**Task brief:** Please copy the data below exactly, from its first line through the line holding "- Document any", and skip the pictures.

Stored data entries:
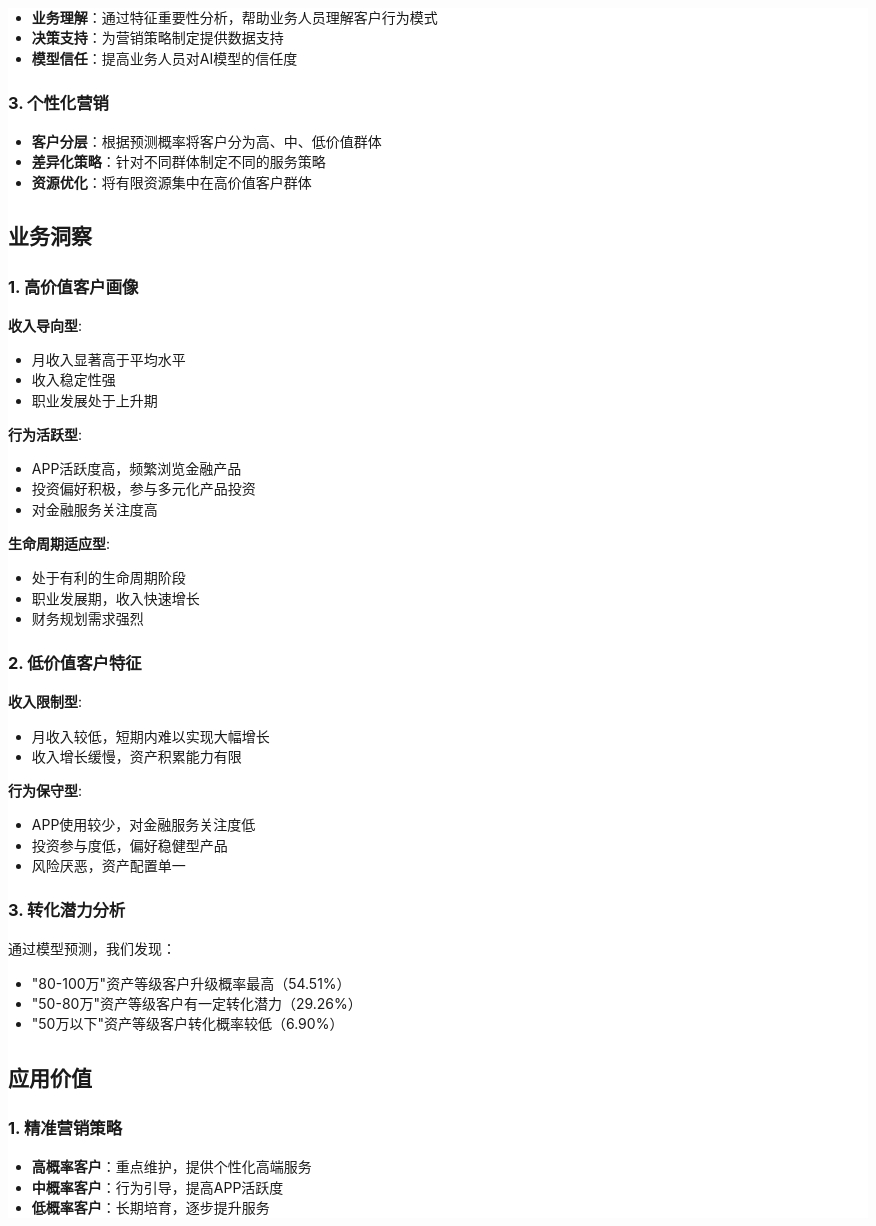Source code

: - **业务理解**：通过特征重要性分析，帮助业务人员理解客户行为模式
- **决策支持**：为营销策略制定提供数据支持
- **模型信任**：提高业务人员对AI模型的信任度

### 3. 个性化营销

- **客户分层**：根据预测概率将客户分为高、中、低价值群体
- **差异化策略**：针对不同群体制定不同的服务策略
- **资源优化**：将有限资源集中在高价值客户群体

## 业务洞察

### 1. 高价值客户画像

**收入导向型**:
- 月收入显著高于平均水平
- 收入稳定性强
- 职业发展处于上升期

**行为活跃型**:
- APP活跃度高，频繁浏览金融产品
- 投资偏好积极，参与多元化产品投资
- 对金融服务关注度高

**生命周期适应型**:
- 处于有利的生命周期阶段
- 职业发展期，收入快速增长
- 财务规划需求强烈

### 2. 低价值客户特征

**收入限制型**:
- 月收入较低，短期内难以实现大幅增长
- 收入增长缓慢，资产积累能力有限

**行为保守型**:
- APP使用较少，对金融服务关注度低
- 投资参与度低，偏好稳健型产品
- 风险厌恶，资产配置单一

### 3. 转化潜力分析

通过模型预测，我们发现：
- "80-100万"资产等级客户升级概率最高（54.51%）
- "50-80万"资产等级客户有一定转化潜力（29.26%）
- "50万以下"资产等级客户转化概率较低（6.90%）

## 应用价值

### 1. 精准营销策略

- **高概率客户**：重点维护，提供个性化高端服务
- **中概率客户**：行为引导，提高APP活跃度
- **低概率客户**：长期培育，逐步提升服务
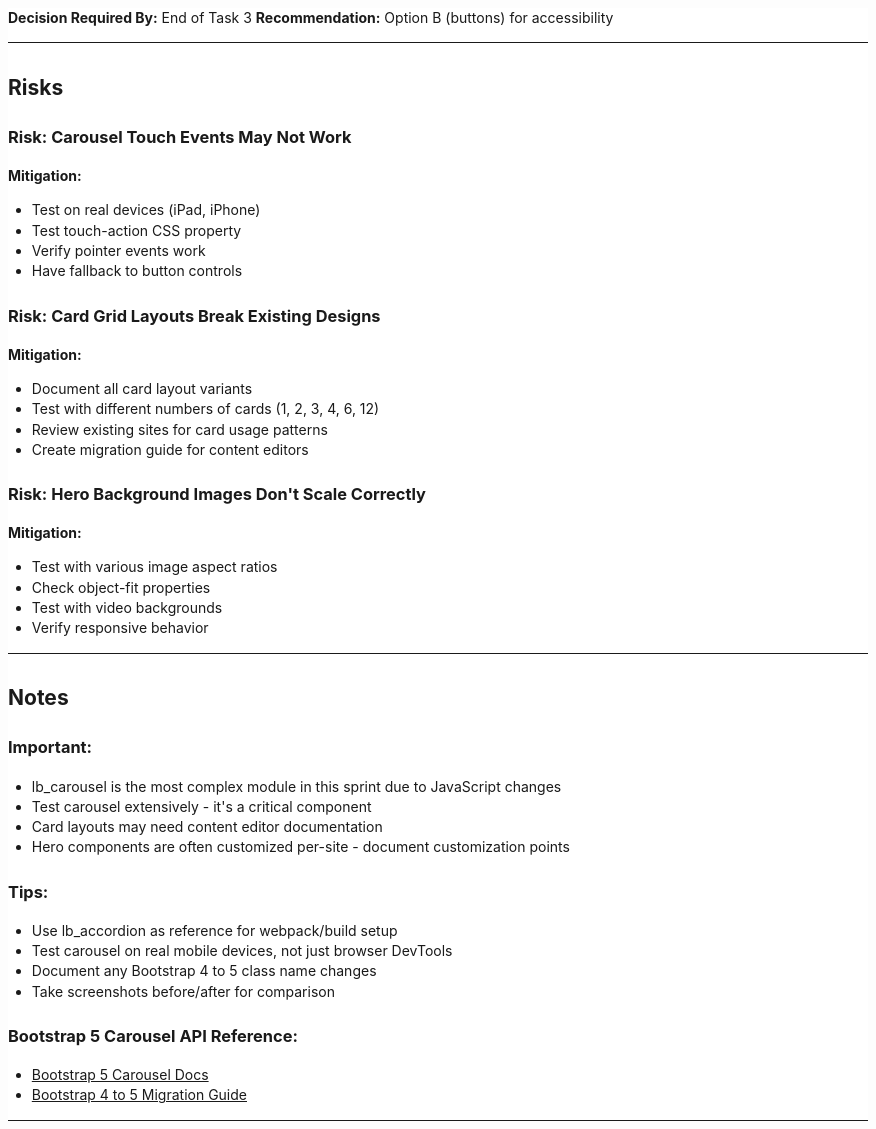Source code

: **Decision Required By:** End of Task 3
**Recommendation:** Option B (buttons) for accessibility

---

## Risks

### Risk: Carousel Touch Events May Not Work
**Mitigation:**
- Test on real devices (iPad, iPhone)
- Test touch-action CSS property
- Verify pointer events work
- Have fallback to button controls

### Risk: Card Grid Layouts Break Existing Designs
**Mitigation:**
- Document all card layout variants
- Test with different numbers of cards (1, 2, 3, 4, 6, 12)
- Review existing sites for card usage patterns
- Create migration guide for content editors

### Risk: Hero Background Images Don't Scale Correctly
**Mitigation:**
- Test with various image aspect ratios
- Check object-fit properties
- Test with video backgrounds
- Verify responsive behavior

---

## Notes

### Important:
- lb_carousel is the most complex module in this sprint due to JavaScript changes
- Test carousel extensively - it's a critical component
- Card layouts may need content editor documentation
- Hero components are often customized per-site - document customization points

### Tips:
- Use lb_accordion as reference for webpack/build setup
- Test carousel on real mobile devices, not just browser DevTools
- Document any Bootstrap 4 to 5 class name changes
- Take screenshots before/after for comparison

### Bootstrap 5 Carousel API Reference:
- [Bootstrap 5 Carousel Docs](https://getbootstrap.com/docs/5.3/components/carousel/)
- [Bootstrap 4 to 5 Migration Guide](https://getbootstrap.com/docs/5.3/migration/#carousel)

---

**Result:**
Source code

: - **业务理解**：通过特征重要性分析，帮助业务人员理解客户行为模式
- **决策支持**：为营销策略制定提供数据支持
- **模型信任**：提高业务人员对AI模型的信任度

### 3. 个性化营销

- **客户分层**：根据预测概率将客户分为高、中、低价值群体
- **差异化策略**：针对不同群体制定不同的服务策略
- **资源优化**：将有限资源集中在高价值客户群体

## 业务洞察

### 1. 高价值客户画像

**收入导向型**:
- 月收入显著高于平均水平
- 收入稳定性强
- 职业发展处于上升期

**行为活跃型**:
- APP活跃度高，频繁浏览金融产品
- 投资偏好积极，参与多元化产品投资
- 对金融服务关注度高

**生命周期适应型**:
- 处于有利的生命周期阶段
- 职业发展期，收入快速增长
- 财务规划需求强烈

### 2. 低价值客户特征

**收入限制型**:
- 月收入较低，短期内难以实现大幅增长
- 收入增长缓慢，资产积累能力有限

**行为保守型**:
- APP使用较少，对金融服务关注度低
- 投资参与度低，偏好稳健型产品
- 风险厌恶，资产配置单一

### 3. 转化潜力分析

通过模型预测，我们发现：
- "80-100万"资产等级客户升级概率最高（54.51%）
- "50-80万"资产等级客户有一定转化潜力（29.26%）
- "50万以下"资产等级客户转化概率较低（6.90%）

## 应用价值

### 1. 精准营销策略

- **高概率客户**：重点维护，提供个性化高端服务
- **中概率客户**：行为引导，提高APP活跃度
- **低概率客户**：长期培育，逐步提升服务
Source code

: **Decision Required By:** End of Task 3
**Recommendation:** Option B (buttons) for accessibility

---

## Risks

### Risk: Carousel Touch Events May Not Work
**Mitigation:**
- Test on real devices (iPad, iPhone)
- Test touch-action CSS property
- Verify pointer events work
- Have fallback to button controls

### Risk: Card Grid Layouts Break Existing Designs
**Mitigation:**
- Document all card layout variants
- Test with different numbers of cards (1, 2, 3, 4, 6, 12)
- Review existing sites for card usage patterns
- Create migration guide for content editors

### Risk: Hero Background Images Don't Scale Correctly
**Mitigation:**
- Test with various image aspect ratios
- Check object-fit properties
- Test with video backgrounds
- Verify responsive behavior

---

## Notes

### Important:
- lb_carousel is the most complex module in this sprint due to JavaScript changes
- Test carousel extensively - it's a critical component
- Card layouts may need content editor documentation
- Hero components are often customized per-site - document customization points

### Tips:
- Use lb_accordion as reference for webpack/build setup
- Test carousel on real mobile devices, not just browser DevTools
- Document any Bootstrap 4 to 5 class name changes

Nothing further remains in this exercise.